JAB Holding Company’s Long-term Love Affair with the American Consumer

MHT Partners  | Consumer Investment Bank

One name has dominated the headlines over the last few years in global food, beverage, and casual dining M&A:  JAB Holding Company.  It seems like every month a billion dollar deal is announced involving JAB, including the May 29th Pret a Manger acquisition for a reported £1.5 billion.  Outside financial circles, however, few people know much about JAB.  Is it a private equity firm?  Family office?  What is its source of capital, and why all of the sudden does JAB seem like the largest coffee company in the world?

First off, a bit of history on JAB Holdings Company.  JAB is short for Johann A. Benckiser, who founded German industrial chemical company Benckiser in 1823.  Benckiser’s cofounder, Austrian Albert Reimann, married into the Benckiser family (Johann’s daughter), and the Reimann family controlled Benckiser until its merger with Reckitt in 1999.  JAB was subsequently formed as an investment vehicle and is currently controlled by four Reimann family members.  JAB is not a sleepy family office, as the entity invests like a multi-billion dollar PE fund, including the use of debt and coinvestors.  While there are several layers of family ownership and publicly traded bonds, JAB’s website currently lists only six “investments” managed by a relatively lean team.  However, the portfolio is deceiving as four of the investments are majority-owned holding companies representing tens of billions of dollars’ worth of acquisitions over a relatively short period of time.  In 2017, per the publicly disclosed accounts of JAB Holding Company S.a.r.l (a Luxembourg entity), JAB’s assets were valued at €22.7 billion[1], including minority positions in publicly traded Reckitt Benckiser and Coty Inc.

Drilling down on U.S. investments, JAB owns a controlling interest in Keurig Green Mountain, which JAB took private with Mondelez in 2016 in a $14.4 billion transaction.  If that wasn’t enough caffeine for JAB (the world’s second largest coffee company[2]), the Keurig ownership group (Acorn Holdings) announced in January it will acquire Dr.
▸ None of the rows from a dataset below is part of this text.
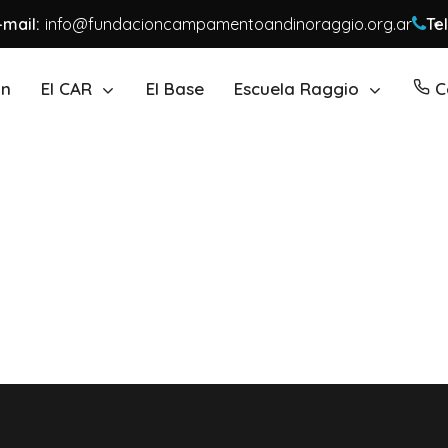
-mail:
info@fundacioncampamentoandinoraggio.org.ar
Tel
ón
El CAR
El Base
Escuela Raggio
C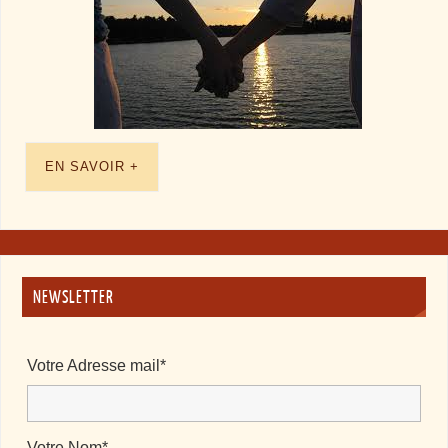
EN SAVOIR +
NEWSLETTER
Votre Adresse mail*
Votre Nom*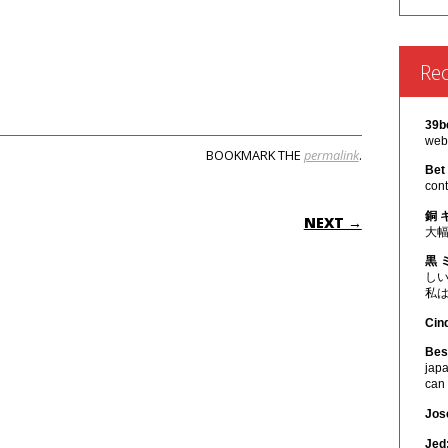
Re
39b
webs
BOOKMARK THE
permalink
.
Bet
cont
ON
銅 
NEXT →
大
黒 
し
私
Cin
Best
japa
can
Jos
Jed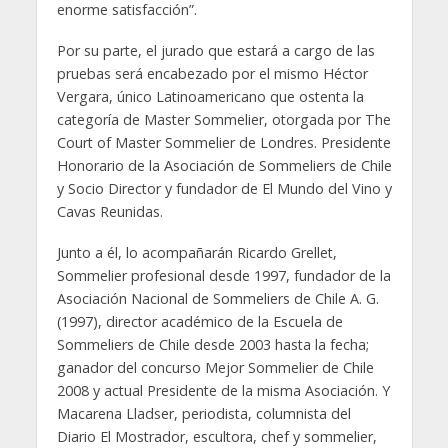
enorme satisfacción”.
Por su parte, el jurado que estará a cargo de las
pruebas será encabezado por el mismo Héctor
Vergara, único Latinoamericano que ostenta la
categoría de Master Sommelier, otorgada por The
Court of Master Sommelier de Londres. Presidente
Honorario de la Asociación de Sommeliers de Chile
y Socio Director y fundador de El Mundo del Vino y
Cavas Reunidas.
Junto a él, lo acompañarán Ricardo Grellet,
Sommelier profesional desde 1997, fundador de la
Asociación Nacional de Sommeliers de Chile A. G.
(1997), director académico de la Escuela de
Sommeliers de Chile desde 2003 hasta la fecha;
ganador del concurso Mejor Sommelier de Chile
2008 y actual Presidente de la misma Asociación. Y
Macarena Lladser, periodista, columnista del
Diario El Mostrador, escultora, chef y sommelier,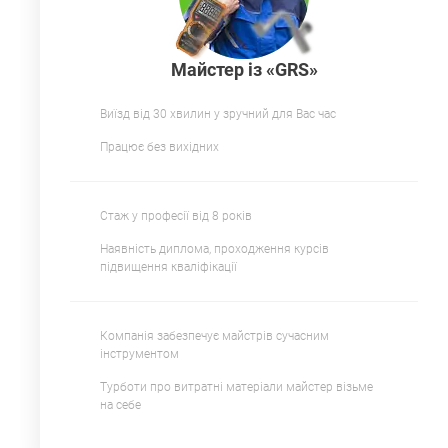
Майстер із «GRS»
Виїзд від 30 хвилин у зручний для Вас час
Працює без вихідних
Стаж у професії від 8 років
Наявність диплома, проходження курсів
підвищення кваліфікації
Компанія забезпечує майстрів сучасним
інструментом
Турботи про витратні матеріали майстер візьме
на себе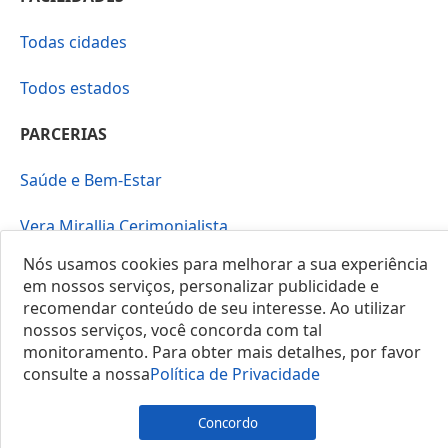
Todas cidades
Todos estados
PARCERIAS
Saúde e Bem-Estar
Vera Mirallia Cerimonialista
Nós usamos cookies para melhorar a sua experiência
em nossos serviços, personalizar publicidade e
recomendar conteúdo de seu interesse. Ao utilizar
nossos serviços, você concorda com tal
monitoramento. Para obter mais detalhes, por favor
© 2025 Locais do Brasil
consulte a nossa
Política de Privacidade
Concordo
Pepper Snapple for $18.7 billion (JAB is contributing $9.0 billion of equity).  JAB also controls JAB Beech Inc., which has spent over $10 billion since 2013 building a coffee, donut, bagel, and fast casual restaurant empire that now rivals the likes of Starbucks, Burger King, and McDonalds.  Consider some additional U.S. deals and their announced valuations:

2012:  Peet’s Coffee & Tea:  $1.0 billion (followed by Stumptown, Intelligentsia, Mighty Leaf, and others)

2014:  Einstein Noah Restaurant Group:  $485 million (preceded by Caribou Coffee, followed by Bruegger’s Bagels)

2016:  Krispy Kreme Doughnuts:  $1.3 billion

2017:  Panera Bread Company:  $7.8 billion (followed by Au Bon Pain)

Not to be ignored are JAB’s investments in over a dozen leading European coffee (and soon restaurant) brands as well as its minority interest in European fashion brand Bally.

What is next for JAB in the U.S.?  More coffee?  Alcohol brands?  More restaurant chains?  JAB’s partners have not publicly disclosed any plans, but as long-term investors, they are clearly not scared off by today’s asset valuations and have the deal chops to take large, publicly traded companies private.